When the British authorities stopped Puja processions with drums and celebrations, claiming it disturbed peace, she defied orders, and led the processions herself. When she was fined Rs 40, people turned out in large numbers to pay the amount, once again forcing the British to take back their decision. On another occasion, some British soldiers misbehaved with the women in her estate, and she got them arrested, imprisoned in her palace. When the enraged British soldiers laid siege to her Janbazaar estate, she took the sword in her own hand, and stood to defend her subjects, and their family deity Raghunath Jee.
Her biggest achievement though would be the construction of Dakshineshwar Temple complex, on the banks of the Hooghly. It’s believed that once on a pilgrimage to Kashi, Maa Kali herself appeared in a dream to her, and ordered her to build a temple for her on the banks of the river, and offer daily Anna Bhogh. She purchased a 20 acre plot, from an Englishman Jake Hastie, then known as Saheban Bagicha, and began the construction of the temple, that took around eight years to complete. However not many of the priests were willing to consecrate the temple built by a woman, that too from a Shudra community.
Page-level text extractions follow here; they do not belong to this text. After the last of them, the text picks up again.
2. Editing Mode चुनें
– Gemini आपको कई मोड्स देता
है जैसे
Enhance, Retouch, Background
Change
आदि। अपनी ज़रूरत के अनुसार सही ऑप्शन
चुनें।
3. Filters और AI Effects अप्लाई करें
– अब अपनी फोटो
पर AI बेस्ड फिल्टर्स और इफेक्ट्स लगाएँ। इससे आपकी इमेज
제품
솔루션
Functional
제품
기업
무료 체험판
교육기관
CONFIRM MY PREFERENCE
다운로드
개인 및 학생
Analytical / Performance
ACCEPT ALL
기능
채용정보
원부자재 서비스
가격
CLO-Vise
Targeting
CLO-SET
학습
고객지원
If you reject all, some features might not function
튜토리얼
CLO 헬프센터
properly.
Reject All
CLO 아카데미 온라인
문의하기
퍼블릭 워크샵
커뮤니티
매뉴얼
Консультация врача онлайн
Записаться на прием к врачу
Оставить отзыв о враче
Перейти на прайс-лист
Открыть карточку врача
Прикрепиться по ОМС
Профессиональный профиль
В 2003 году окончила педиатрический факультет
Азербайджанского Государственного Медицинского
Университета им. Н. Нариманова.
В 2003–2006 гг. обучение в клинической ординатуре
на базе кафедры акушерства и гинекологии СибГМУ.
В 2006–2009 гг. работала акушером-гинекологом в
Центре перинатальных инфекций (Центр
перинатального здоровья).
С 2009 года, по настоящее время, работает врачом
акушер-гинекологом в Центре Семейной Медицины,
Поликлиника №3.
It was then a poor Brahmin from Kamarpukur, Ramkumar Chattopadhyaya, agreed to do the installation of the deity. And then on May 31, 1855, Kali Maa was installed in the temple, and Ramkumar served as the head priest.
Ramkumar’s younger brother Gadhadhar arrived soon, and his rather unorthodox ways of worshipping Kali Maa, did not go down too well with many of the priests and people in her estate, who called him a madman. Gadhadhar would spend hours in trance before Kali Maa, often lie on the ground, calling out for her, pining for her. The Rani would observed secretly his worship to Kali maa, along with her son-in-law Mathur Babu, and found in him a divine manifestation. She allowed Gadhadhar to worship Kali Maa in whatever way he choose, overruling the objections of others, and would soon make him the head priest.
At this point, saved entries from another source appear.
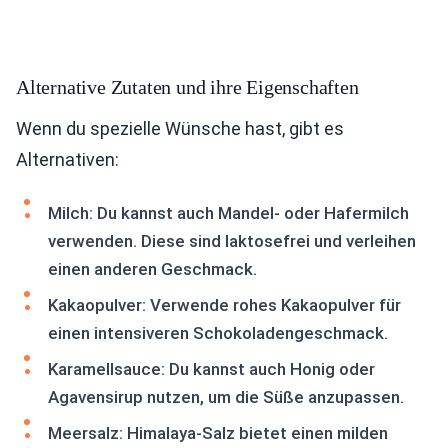
Alternative Zutaten und ihre Eigenschaften
Wenn du spezielle Wünsche hast, gibt es
Alternativen:
Milch: Du kannst auch Mandel- oder Hafermilch
verwenden. Diese sind laktosefrei und verleihen
einen anderen Geschmack.
Kakaopulver: Verwende rohes Kakaopulver für
einen intensiveren Schokoladengeschmack.
Karamellsauce: Du kannst auch Honig oder
Agavensirup nutzen, um die Süße anzupassen.
Meersalz: Himalaya-Salz bietet einen milden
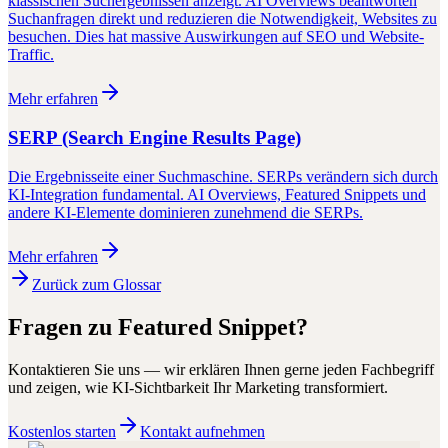
klassischen Suchergebnissen anzeigt. AI Overviews beantworten
Suchanfragen direkt und reduzieren die Notwendigkeit, Websites zu
besuchen. Dies hat massive Auswirkungen auf SEO und Website-
Traffic.
Mehr erfahren
SERP (Search Engine Results Page)
Die Ergebnisseite einer Suchmaschine. SERPs verändern sich durch
KI-Integration fundamental. AI Overviews, Featured Snippets und
andere KI-Elemente dominieren zunehmend die SERPs.
Mehr erfahren
Zurück zum Glossar
Fragen zu
Featured Snippet
?
Kontaktieren Sie uns — wir erklären Ihnen gerne jeden Fachbegriff
und zeigen, wie KI-Sichtbarkeit Ihr Marketing transformiert.
Kostenlos starten
Kontakt aufnehmen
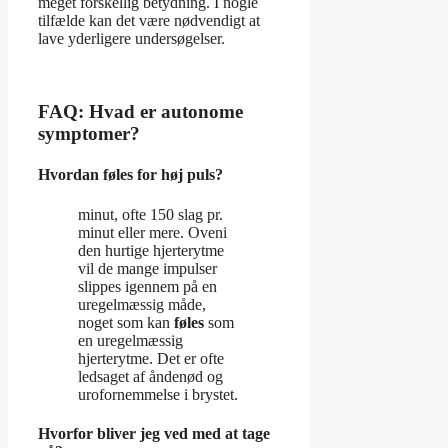
meget forskellig betydning. I nogle
tilfælde kan det være nødvendigt at
lave yderligere undersøgelser.
FAQ: Hvad er autonome
symptomer?
Hvordan føles for høj puls?
minut, ofte 150 slag pr.
minut eller mere. Oveni
den hurtige hjerterytme
vil de mange impulser
slippes igennem på en
uregelmæssig måde,
noget som kan
føles
som
en uregelmæssig
hjerterytme. Det er ofte
ledsaget af åndenød og
urofornemmelse i brystet.
Hvorfor bliver jeg ved med at tage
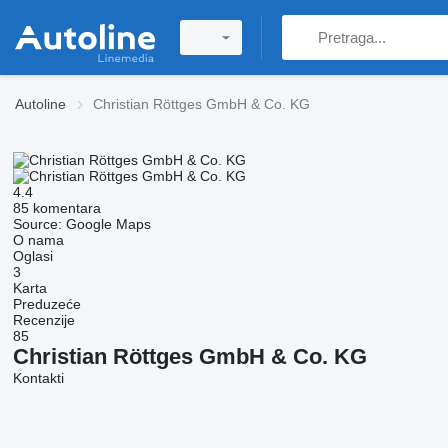
Autoline
Christian Röttges GmbH & Co. KG
4.4
85 komentara
Source: Google Maps
O nama
Oglasi
3
Karta
Preduzeće
Recenzije
85
Christian Röttges GmbH & Co. KG
Kontakti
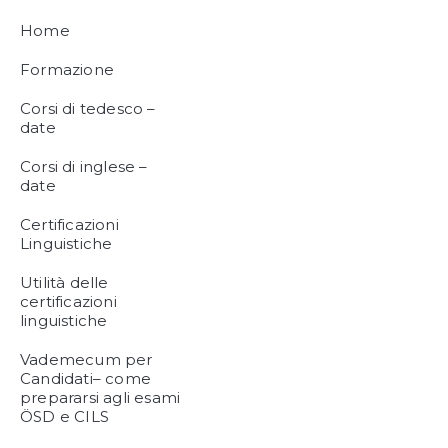
Home
Formazione
Corsi di tedesco –
date
Corsi di inglese –
date
Certificazioni
Linguistiche
Utilità delle
certificazioni
linguistiche
Vademecum per
Candidati– come
prepararsi agli esami
ÖSD e CILS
This Gadadhar would become more famous as Shri Ramakrishna Paramahansa, who in turn considered the Rani his own mother. As Bhagini Nivedita put it, without Rani Rashmoni there would have been no Dakshineshwar, Gadhadhar would not have become Shri Ramakrishna, nor would Narendranath Dutta go on to become Swami Vivekananda. In a way Rani Rashmoni Devi, laid the foundation of the Bengali Renaissance.
The Rani herself was an ardent devotee of Kali Maa, her official seal was engraved with “Shri Rashmoni Das, belonging to the feet of Kali”. One of the grandest Durga Puja celebrations was at her Janbazaar home, that included the traditional all night jatras. Eden Gardens was actually part of her estate, which she later donated to the Eden sisters, of then Governor General, Lord Auckland.
Apart from Dakhshineshwar, she also got a road constructed from Subarnarekha River to Puri Jagannatha Temple for the benefit of pilgrims. She donated generously to the Imperial Library, now the National Library in Kolkata, as well as the Hindu College, now the Presidency University. When a band of thugs were harassing people in the Sunderbans, she persuaded them to give up their plundering, and granted them facilities to fish in the delta, transforming them.
Rani Rashmoni, passed away on February 19, 1861 at the age of 67, but not before leaving a rich legacy in the form of Dakshineshwar and her many charitable works. A woman born in a humble family, who went on to manage one of Kolkata’s richest families, built temples, defied the British and always stood for the poor and downtrodden, a truly great lady.